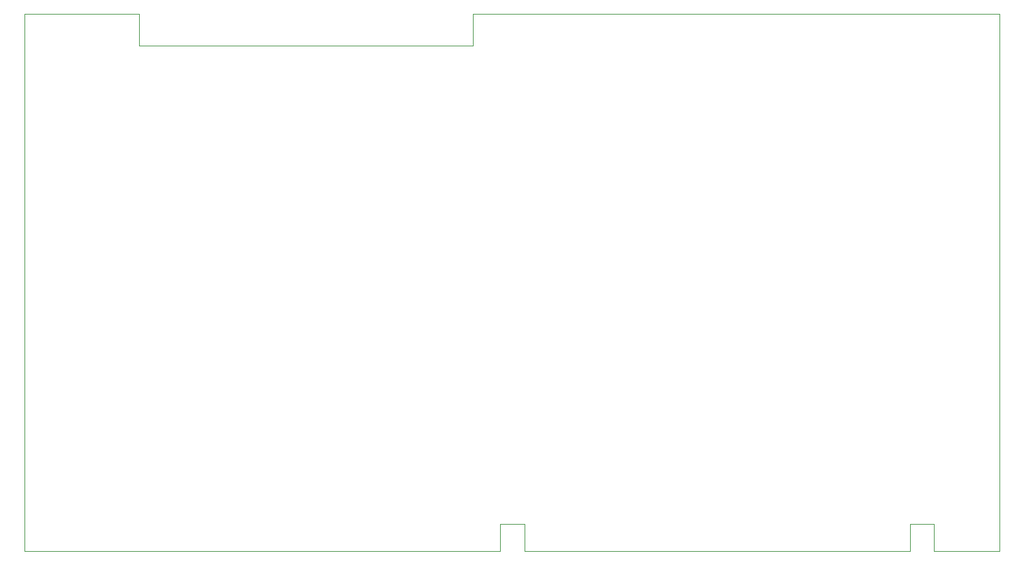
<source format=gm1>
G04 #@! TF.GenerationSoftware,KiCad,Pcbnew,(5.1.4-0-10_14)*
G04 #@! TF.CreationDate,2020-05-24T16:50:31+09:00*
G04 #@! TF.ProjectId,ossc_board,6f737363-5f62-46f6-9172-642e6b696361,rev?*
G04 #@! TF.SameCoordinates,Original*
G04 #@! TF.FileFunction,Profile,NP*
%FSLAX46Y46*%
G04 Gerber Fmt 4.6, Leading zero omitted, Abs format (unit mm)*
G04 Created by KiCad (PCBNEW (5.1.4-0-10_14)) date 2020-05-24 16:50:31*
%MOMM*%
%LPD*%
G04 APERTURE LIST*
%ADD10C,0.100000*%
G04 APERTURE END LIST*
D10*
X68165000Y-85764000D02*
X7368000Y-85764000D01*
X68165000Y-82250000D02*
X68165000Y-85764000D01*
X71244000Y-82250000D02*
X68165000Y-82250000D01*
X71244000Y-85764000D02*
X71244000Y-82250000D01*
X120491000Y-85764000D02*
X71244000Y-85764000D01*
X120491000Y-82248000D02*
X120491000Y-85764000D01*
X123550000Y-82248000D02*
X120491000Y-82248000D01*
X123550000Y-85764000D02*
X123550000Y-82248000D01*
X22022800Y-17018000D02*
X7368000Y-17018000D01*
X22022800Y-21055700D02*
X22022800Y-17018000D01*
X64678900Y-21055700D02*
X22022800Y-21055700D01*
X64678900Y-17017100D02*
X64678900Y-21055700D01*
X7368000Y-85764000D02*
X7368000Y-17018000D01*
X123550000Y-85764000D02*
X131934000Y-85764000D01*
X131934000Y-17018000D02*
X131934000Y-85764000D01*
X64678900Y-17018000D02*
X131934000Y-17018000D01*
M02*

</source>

::::::::

• [What you will do] Starting with the line that contains "G04 APERTURE END LIST*", return every line through the last one of the records, exactly as written.

• [Result of this exercise]
G04 APERTURE END LIST*
D10*
X68165000Y-85764000D02*
X7368000Y-85764000D01*
X68165000Y-82250000D02*
X68165000Y-85764000D01*
X71244000Y-82250000D02*
X68165000Y-82250000D01*
X71244000Y-85764000D02*
X71244000Y-82250000D01*
X120491000Y-85764000D02*
X71244000Y-85764000D01*
X120491000Y-82248000D02*
X120491000Y-85764000D01*
X123550000Y-82248000D02*
X120491000Y-82248000D01*
X123550000Y-85764000D02*
X123550000Y-82248000D01*
X22022800Y-17018000D02*
X7368000Y-17018000D01*
X22022800Y-21055700D02*
X22022800Y-17018000D01*
X64678900Y-21055700D02*
X22022800Y-21055700D01*
X64678900Y-17017100D02*
X64678900Y-21055700D01*
X7368000Y-85764000D02*
X7368000Y-17018000D01*
X123550000Y-85764000D02*
X131934000Y-85764000D01*
X131934000Y-17018000D02*
X131934000Y-85764000D01*
X64678900Y-17018000D02*
X131934000Y-17018000D01*
M02*

</source>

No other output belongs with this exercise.